Content starts

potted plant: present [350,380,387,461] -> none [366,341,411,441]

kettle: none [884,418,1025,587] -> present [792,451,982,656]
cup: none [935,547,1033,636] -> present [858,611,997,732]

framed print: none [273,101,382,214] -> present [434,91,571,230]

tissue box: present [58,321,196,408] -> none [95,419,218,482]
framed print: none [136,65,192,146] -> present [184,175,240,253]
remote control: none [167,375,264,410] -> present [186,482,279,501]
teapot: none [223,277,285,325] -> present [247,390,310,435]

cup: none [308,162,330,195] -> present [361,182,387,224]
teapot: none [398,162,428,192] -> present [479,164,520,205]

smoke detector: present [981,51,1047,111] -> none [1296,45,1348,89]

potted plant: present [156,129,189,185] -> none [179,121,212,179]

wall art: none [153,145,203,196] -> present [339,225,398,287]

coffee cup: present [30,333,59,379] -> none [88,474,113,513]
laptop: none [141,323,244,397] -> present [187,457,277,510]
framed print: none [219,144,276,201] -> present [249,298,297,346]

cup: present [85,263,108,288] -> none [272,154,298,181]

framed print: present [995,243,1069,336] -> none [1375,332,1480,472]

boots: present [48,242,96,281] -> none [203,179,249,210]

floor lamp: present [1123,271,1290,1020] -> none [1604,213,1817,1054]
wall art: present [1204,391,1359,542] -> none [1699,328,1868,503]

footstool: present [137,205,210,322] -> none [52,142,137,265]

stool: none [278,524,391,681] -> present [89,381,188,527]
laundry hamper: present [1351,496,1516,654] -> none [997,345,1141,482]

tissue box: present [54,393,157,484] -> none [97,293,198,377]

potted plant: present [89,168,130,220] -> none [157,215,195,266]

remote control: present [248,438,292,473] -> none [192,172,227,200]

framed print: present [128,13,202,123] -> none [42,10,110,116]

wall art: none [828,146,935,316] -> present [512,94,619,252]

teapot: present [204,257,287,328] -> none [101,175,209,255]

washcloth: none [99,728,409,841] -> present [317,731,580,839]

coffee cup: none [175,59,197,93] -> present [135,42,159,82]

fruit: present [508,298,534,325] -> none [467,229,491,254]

Content ends

Exercise brief: Return the material above in full, word for word.

Reply:
potted plant: present [350,380,387,461] -> none [366,341,411,441]

kettle: none [884,418,1025,587] -> present [792,451,982,656]
cup: none [935,547,1033,636] -> present [858,611,997,732]

framed print: none [273,101,382,214] -> present [434,91,571,230]

tissue box: present [58,321,196,408] -> none [95,419,218,482]
framed print: none [136,65,192,146] -> present [184,175,240,253]
remote control: none [167,375,264,410] -> present [186,482,279,501]
teapot: none [223,277,285,325] -> present [247,390,310,435]

cup: none [308,162,330,195] -> present [361,182,387,224]
teapot: none [398,162,428,192] -> present [479,164,520,205]

smoke detector: present [981,51,1047,111] -> none [1296,45,1348,89]

potted plant: present [156,129,189,185] -> none [179,121,212,179]

wall art: none [153,145,203,196] -> present [339,225,398,287]

coffee cup: present [30,333,59,379] -> none [88,474,113,513]
laptop: none [141,323,244,397] -> present [187,457,277,510]
framed print: none [219,144,276,201] -> present [249,298,297,346]

cup: present [85,263,108,288] -> none [272,154,298,181]

framed print: present [995,243,1069,336] -> none [1375,332,1480,472]

boots: present [48,242,96,281] -> none [203,179,249,210]

floor lamp: present [1123,271,1290,1020] -> none [1604,213,1817,1054]
wall art: present [1204,391,1359,542] -> none [1699,328,1868,503]

footstool: present [137,205,210,322] -> none [52,142,137,265]

stool: none [278,524,391,681] -> present [89,381,188,527]
laundry hamper: present [1351,496,1516,654] -> none [997,345,1141,482]

tissue box: present [54,393,157,484] -> none [97,293,198,377]

potted plant: present [89,168,130,220] -> none [157,215,195,266]

remote control: present [248,438,292,473] -> none [192,172,227,200]

framed print: present [128,13,202,123] -> none [42,10,110,116]

wall art: none [828,146,935,316] -> present [512,94,619,252]

teapot: present [204,257,287,328] -> none [101,175,209,255]

washcloth: none [99,728,409,841] -> present [317,731,580,839]

coffee cup: none [175,59,197,93] -> present [135,42,159,82]

fruit: present [508,298,534,325] -> none [467,229,491,254]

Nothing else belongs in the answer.